Rewrite the stretch from the start of the lines through the line containing "giờ đa phần", replacing "Chứng Khoán" with "Đầu Tư" and leaving everything else unchanged.
*** EXTRACTED INFORMATION ***
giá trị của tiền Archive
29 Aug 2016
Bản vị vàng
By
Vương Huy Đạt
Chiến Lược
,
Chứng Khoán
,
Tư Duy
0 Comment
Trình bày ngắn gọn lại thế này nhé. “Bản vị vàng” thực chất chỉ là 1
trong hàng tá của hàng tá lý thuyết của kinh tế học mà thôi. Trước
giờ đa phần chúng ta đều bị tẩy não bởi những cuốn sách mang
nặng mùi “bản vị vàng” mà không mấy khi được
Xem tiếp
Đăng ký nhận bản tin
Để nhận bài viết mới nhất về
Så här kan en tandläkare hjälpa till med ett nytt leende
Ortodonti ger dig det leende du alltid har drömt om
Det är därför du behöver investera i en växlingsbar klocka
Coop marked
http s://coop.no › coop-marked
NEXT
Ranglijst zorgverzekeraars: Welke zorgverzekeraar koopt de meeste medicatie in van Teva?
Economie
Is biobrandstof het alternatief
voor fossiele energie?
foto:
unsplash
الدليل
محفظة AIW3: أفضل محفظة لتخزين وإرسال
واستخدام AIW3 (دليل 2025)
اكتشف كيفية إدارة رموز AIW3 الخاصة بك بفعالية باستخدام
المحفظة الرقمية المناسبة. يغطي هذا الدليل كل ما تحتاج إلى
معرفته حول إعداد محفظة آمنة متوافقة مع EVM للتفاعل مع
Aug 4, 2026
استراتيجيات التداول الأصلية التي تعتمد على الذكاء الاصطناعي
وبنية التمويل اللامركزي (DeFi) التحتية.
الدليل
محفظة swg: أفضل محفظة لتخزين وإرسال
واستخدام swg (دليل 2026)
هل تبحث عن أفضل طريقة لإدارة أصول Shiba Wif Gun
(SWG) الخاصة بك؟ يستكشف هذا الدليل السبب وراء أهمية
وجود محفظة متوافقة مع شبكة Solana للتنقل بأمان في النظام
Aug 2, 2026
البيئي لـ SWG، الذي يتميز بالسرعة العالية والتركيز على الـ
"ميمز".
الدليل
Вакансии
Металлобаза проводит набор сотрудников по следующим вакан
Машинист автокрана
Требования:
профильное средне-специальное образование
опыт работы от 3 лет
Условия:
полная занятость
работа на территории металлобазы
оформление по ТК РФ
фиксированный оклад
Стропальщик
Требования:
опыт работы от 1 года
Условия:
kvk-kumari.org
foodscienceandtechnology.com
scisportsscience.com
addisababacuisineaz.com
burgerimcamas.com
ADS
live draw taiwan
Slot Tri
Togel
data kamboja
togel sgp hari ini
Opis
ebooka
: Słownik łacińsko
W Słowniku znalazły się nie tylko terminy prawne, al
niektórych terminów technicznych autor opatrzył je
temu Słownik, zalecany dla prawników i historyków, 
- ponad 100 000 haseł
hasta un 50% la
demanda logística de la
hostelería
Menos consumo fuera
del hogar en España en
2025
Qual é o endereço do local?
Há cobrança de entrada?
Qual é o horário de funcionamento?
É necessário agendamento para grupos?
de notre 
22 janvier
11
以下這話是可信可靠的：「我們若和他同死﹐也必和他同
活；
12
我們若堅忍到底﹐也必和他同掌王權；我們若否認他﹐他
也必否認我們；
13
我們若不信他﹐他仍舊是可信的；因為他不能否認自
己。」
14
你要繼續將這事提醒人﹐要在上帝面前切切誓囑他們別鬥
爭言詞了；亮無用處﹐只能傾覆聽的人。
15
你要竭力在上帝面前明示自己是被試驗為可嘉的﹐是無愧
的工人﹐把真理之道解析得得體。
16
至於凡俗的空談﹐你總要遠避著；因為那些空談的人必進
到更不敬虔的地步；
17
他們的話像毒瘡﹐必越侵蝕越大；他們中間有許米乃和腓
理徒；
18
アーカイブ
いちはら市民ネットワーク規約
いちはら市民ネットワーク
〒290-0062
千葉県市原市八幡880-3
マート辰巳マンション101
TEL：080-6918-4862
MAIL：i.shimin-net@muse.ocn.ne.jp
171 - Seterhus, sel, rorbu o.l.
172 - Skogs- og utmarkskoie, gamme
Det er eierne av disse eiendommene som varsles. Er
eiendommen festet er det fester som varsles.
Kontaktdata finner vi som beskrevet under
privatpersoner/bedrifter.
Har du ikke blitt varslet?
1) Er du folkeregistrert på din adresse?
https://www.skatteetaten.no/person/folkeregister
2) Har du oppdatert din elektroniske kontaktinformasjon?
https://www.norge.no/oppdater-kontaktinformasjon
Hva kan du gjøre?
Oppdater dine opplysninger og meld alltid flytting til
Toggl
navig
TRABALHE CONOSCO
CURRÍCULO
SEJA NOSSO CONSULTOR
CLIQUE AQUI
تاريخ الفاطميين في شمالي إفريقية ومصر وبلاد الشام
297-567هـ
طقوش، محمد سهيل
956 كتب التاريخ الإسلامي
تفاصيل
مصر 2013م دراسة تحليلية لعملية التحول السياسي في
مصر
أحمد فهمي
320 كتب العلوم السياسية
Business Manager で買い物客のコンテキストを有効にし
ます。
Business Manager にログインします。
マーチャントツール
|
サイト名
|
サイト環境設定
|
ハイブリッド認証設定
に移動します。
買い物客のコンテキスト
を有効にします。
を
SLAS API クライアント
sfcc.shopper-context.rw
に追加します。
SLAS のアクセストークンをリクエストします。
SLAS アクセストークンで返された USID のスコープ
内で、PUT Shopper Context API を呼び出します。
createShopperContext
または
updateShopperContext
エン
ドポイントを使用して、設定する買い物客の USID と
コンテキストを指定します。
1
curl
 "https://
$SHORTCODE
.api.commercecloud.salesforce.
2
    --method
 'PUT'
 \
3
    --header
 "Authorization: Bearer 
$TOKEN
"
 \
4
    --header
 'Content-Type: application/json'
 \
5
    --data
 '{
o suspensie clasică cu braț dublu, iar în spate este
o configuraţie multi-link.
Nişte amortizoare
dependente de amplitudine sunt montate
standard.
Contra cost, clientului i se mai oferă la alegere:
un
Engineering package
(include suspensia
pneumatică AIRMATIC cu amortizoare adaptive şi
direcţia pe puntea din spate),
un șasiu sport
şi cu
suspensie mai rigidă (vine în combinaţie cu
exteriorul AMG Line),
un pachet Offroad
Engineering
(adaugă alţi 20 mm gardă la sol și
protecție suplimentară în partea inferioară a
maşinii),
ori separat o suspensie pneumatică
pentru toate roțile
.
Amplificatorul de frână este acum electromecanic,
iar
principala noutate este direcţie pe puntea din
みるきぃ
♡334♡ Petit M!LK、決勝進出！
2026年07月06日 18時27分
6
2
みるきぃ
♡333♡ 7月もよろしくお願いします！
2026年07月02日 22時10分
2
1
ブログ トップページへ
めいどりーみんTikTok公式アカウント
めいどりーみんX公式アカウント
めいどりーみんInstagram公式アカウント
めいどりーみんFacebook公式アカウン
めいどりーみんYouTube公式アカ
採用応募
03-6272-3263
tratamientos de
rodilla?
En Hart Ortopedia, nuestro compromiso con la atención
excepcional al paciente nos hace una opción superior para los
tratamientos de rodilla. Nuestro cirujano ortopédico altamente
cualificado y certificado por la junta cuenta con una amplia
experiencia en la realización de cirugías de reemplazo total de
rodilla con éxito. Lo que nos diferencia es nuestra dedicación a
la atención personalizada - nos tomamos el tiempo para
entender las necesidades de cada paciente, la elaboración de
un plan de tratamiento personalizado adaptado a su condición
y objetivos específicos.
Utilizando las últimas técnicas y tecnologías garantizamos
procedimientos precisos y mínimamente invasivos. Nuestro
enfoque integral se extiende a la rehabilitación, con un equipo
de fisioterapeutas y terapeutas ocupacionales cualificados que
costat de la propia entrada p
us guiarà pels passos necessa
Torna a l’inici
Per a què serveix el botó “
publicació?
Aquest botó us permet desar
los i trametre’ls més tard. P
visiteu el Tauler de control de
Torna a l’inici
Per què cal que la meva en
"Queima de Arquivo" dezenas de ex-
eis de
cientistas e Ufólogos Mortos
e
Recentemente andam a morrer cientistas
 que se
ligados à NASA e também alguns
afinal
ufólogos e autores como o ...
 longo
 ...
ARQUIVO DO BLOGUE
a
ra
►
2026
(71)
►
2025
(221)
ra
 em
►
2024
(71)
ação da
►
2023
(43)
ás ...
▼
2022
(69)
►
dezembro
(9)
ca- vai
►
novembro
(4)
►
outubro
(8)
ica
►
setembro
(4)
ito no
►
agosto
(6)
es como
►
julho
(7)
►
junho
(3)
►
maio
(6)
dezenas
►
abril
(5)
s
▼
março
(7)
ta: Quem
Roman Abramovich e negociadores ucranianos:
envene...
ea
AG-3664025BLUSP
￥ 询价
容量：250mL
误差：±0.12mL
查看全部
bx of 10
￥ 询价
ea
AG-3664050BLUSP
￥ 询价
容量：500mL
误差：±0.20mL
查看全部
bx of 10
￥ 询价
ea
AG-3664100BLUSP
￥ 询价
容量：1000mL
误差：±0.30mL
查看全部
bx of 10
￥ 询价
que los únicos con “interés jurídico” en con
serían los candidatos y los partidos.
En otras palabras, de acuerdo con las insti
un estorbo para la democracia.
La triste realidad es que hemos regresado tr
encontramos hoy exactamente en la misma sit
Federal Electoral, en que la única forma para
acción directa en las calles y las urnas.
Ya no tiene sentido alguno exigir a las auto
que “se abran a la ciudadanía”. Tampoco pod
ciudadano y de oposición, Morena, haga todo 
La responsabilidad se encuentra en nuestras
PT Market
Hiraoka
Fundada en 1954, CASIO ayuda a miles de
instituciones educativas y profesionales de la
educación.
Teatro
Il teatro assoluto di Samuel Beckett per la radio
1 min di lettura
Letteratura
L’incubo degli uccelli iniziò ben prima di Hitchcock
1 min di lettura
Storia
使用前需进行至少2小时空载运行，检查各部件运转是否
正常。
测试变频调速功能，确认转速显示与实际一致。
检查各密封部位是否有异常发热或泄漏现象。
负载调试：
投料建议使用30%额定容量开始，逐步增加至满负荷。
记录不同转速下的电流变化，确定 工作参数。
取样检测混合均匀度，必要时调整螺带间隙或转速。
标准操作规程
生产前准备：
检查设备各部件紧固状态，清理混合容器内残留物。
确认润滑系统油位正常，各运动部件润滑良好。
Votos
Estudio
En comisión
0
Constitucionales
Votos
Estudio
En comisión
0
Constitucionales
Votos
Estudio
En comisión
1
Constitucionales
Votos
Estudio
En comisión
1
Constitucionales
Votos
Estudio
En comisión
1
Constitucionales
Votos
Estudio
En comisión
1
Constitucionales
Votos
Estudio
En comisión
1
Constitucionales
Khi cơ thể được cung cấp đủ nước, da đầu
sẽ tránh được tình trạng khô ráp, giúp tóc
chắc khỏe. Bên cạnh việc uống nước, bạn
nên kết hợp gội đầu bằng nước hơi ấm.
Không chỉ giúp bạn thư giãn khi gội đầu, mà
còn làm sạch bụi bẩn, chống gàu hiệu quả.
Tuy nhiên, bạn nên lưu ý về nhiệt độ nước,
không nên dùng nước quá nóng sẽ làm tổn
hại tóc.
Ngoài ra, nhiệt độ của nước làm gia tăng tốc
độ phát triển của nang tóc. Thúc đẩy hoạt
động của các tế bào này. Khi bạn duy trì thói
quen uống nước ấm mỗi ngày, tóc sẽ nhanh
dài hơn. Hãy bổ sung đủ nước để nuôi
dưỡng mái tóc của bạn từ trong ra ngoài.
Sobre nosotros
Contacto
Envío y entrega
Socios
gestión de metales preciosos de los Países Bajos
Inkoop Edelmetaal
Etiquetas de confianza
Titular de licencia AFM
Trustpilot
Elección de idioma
*** End of EXTRACTED INFORMATION ***
• _EXERCISE ANSWER_
giá trị của tiền Archive
29 Aug 2016
Bản vị vàng
By
Vương Huy Đạt
Chiến Lược
,
Đầu Tư
,
Tư Duy
0 Comment
Trình bày ngắn gọn lại thế này nhé. “Bản vị vàng” thực chất chỉ là 1
trong hàng tá của hàng tá lý thuyết của kinh tế học mà thôi. Trước
giờ đa phần chúng ta đều bị tẩy não bởi những cuốn sách mang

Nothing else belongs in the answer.